[Opening SELECTED TEXT section]
An email to [email protected] is the best and fastest way to report errors. 

*If you find an error on a competition website (or live results):*

Go here, look up the organizer's email, and tell them.



If you feel you need to post on the forum, please post here. Try to make it something like "I just found this amusing error on the WCA site. I've sent an email, and I hope it gets fixed soon."
Any separate threads of this type will get merged.


----------



## Tim Reynolds (Sep 1, 2010)

I've got a better idea...email [email protected], and then the people who actually have the power to fix the database can fix it. Posting it here doesn't help anything, unless me or Ron or Tyson or Stefan or Clement find it. Which we probably will eventually, but I notice email faster.


----------



## waffle=ijm (Sep 1, 2010)

Tim Reynolds said:


> I've got a better idea...email [email protected], and then the people who actually have the power to fix the database can fix it. Posting it here doesn't help anything, unless me or Ron or Tyson or Stefan or Clement find it. Which we probably will eventually, but I notice email faster.



But WCA errors sometimes provide us with great entertainment


----------



## Bryan (Sep 1, 2010)

Can this be expanded to almost anything where it's obvious something's wrong?

"omg! Justin Beiber's signed up for a competition! Do you think it's legit?" - Making this it's own thread, bad. Contacting the competition organizer and letting them know of a fake entry, good.

"what? the competition is running until 5am. should we bring sleeping bags? lol"

"they have 22 rounds of OH? must be koii competition"


----------



## Tim Reynolds (Sep 1, 2010)

waffle=ijm said:


> Tim Reynolds said:
> 
> 
> > I've got a better idea...email [email protected], and then the people who actually have the power to fix the database can fix it. Posting it here doesn't help anything, unless me or Ron or Tyson or Stefan or Clement find it. Which we probably will eventually, but I notice email faster.
> ...



In any case, you should email us so that we know there's a problem. I thought the Kirjava thread was a joke thread the first time I saw it, so I ignored it for a while. If you take the time to post a thread, you should also take the time to email us, so that something gets done.

And just remember that "WCA errors" are little mistakes that either me, Bob, Ron, or Tyson made.


----------



## Evan Liu (Sep 1, 2010)

Tim,

I've just forwarded the email I sent to you just before Nationals to the results email.

Also posting it here, which you may see first.



> Found these errors while browsing results a month or so back.
> 
> Alania Open 2010: There is only one 2x2 round in the results, and it is marked as the "First Round", so it doesn't show up in the "Winners" tab. I assume that either needs to be changed to the "Final", or there are more rounds missing.
> 
> ...


----------



## Lucas Garron (Sep 1, 2010)

First post updated to reflect comments and suggestions. Anything else?


----------



## Tim Reynolds (Sep 1, 2010)

Evan Liu said:


> Tim,
> 
> I've just forwarded the email I sent to you just before Nationals to the results email.
> 
> ...



Thanks, sorry I got busy after Nationals and haven't been posting results in a while.


----------



## qqwref (Sep 1, 2010)
[Closing SELECTED TEXT section]
* [WORK INSTRUCTIONS]:
Swap "forum" for "message board" in the thread between "Go here, look" and "will get merged.", inclusive, and write out the resulting passage.
[Opening DATASET RECORDS section]
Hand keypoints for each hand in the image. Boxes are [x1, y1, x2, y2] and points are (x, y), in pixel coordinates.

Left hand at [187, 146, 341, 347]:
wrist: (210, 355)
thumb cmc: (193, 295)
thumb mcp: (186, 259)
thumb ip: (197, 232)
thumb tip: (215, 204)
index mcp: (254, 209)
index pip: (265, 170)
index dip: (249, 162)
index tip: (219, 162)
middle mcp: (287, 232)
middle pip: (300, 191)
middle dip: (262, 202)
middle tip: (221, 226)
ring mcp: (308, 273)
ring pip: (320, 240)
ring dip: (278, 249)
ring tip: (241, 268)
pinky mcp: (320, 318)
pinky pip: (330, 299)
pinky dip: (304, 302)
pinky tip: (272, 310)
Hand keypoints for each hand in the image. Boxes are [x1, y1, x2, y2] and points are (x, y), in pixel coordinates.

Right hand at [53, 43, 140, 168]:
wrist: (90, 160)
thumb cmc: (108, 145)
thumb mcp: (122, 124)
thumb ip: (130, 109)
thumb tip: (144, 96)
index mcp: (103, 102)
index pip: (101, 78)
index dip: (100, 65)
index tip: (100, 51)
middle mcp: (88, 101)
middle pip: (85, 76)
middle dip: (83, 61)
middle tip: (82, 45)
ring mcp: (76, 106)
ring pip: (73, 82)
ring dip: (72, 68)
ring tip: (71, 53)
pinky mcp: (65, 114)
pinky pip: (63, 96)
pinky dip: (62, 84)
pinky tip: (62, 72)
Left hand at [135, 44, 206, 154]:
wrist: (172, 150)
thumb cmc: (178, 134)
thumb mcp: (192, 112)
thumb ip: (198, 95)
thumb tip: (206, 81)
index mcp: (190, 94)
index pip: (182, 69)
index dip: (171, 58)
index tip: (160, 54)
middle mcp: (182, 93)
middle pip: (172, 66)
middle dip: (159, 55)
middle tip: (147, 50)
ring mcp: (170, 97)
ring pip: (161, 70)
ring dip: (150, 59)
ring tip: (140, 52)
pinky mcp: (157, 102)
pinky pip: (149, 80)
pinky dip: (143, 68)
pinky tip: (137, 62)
[Closing DATASET RECORDS section]
* [REPLY TO THE TASK]:
Go here, look up the organizer's email, and tell them.



If you feel you need to post on the message board, please post here. Try to make it something like "I just found this amusing error on the WCA site. I've sent an email, and I hope it gets fixed soon."
Any separate threads of this type will get merged.